このように準備や計画が不十分であるにも関わらず、回答者の95%は災害時にペットを避難させることができると考え、91%の人がペットを置き去りにしたくないと回答しました。

また回答者の大多数は、緊急時のペット同行避難に関する情報を知らない、またはどこで情報を得ることができるのか分からないと答えています。どの避難所であっても無条件でペットと一緒に避難できるという誤った情報を持っている人も4%いました。

災害準備の弱点がわかったことが改善の手がかりになる可能性

レスキュー隊員に保護されている犬

調査を実施した研究者は、災害時にペットを見捨てられないという動機は人の命を危険に晒すことにつながることを指摘しています。

ペットのために逃げ遅れたり、残して来たペットのために危険のある地域に戻ったりする例が多いからです。安心してペットと避難できる環境を整えれば、より多くの人命を救うことにつながります。

調査結果から分かった「飼い主の準備不足」と「ペットへの愛情」という2つの事象は、緊急時のリスク管理と計画立案をする自治体などに大きなヒントを与えているのではないかと研究者は述べています。

ペットを飼っている人向けに「あなたのペットのために」という点にフォーカスした避難計画を提案することは、より多くの人の具体的な関心を引きつけ災害への準備の改善につながる可能性があります。

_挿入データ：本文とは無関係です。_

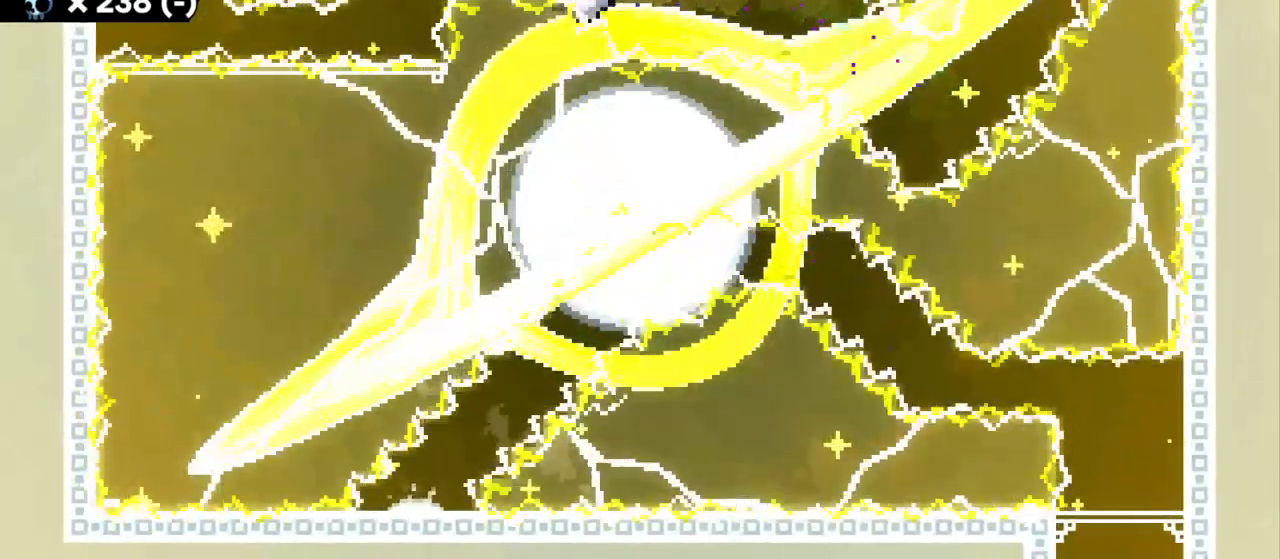
{"keys": [], "events": [[84, "a", "up"], [317, "grab", "up"]]}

これは結果的により高い人間の生存率につながるとも考えられます。

オーストラリアでは災害時の避難所に、ペットを同行したり収容することは義務付けられていません。ペットの扱いをどうするかは自治体によって方針が違います。

この点についても、ペットの飼い主に自分の住む自治体の方針を日頃から確認しておく重要性を述べています。また自治体に対しても住民への情報と教育を積極的に提供するよう提案しています。

まとめ

洪水時に避難中の犬たち

オーストラリアで、自然災害の多い都市のペットオーナーを対象にした調査で、ペットを含めた災害準備が不十分な人が多い一方で、ペットを置き去りにしたくないという人が圧倒的に多かったという結果をご紹介しました。

研究者はこの調査結果を地域の災害対策計画に活かすよう公的に提案しています。災害時のペット同行避難対策が自治体によってまちまちで、改善すべき点が多いというのは日本と共通するところが多いようです。

この調査結果からは、自治体が住民に対してアプローチする際、対象を絞った情報発信を複数準備することの可能性が示されています。(この調査ではペットオーナーでしたが、他に「高齢者のいる家庭」「乳幼児のいる家庭」など)

他国の事情を知っておくと、ペット同行避難について自治体に働きかける際などの参考になるかもしれませんね。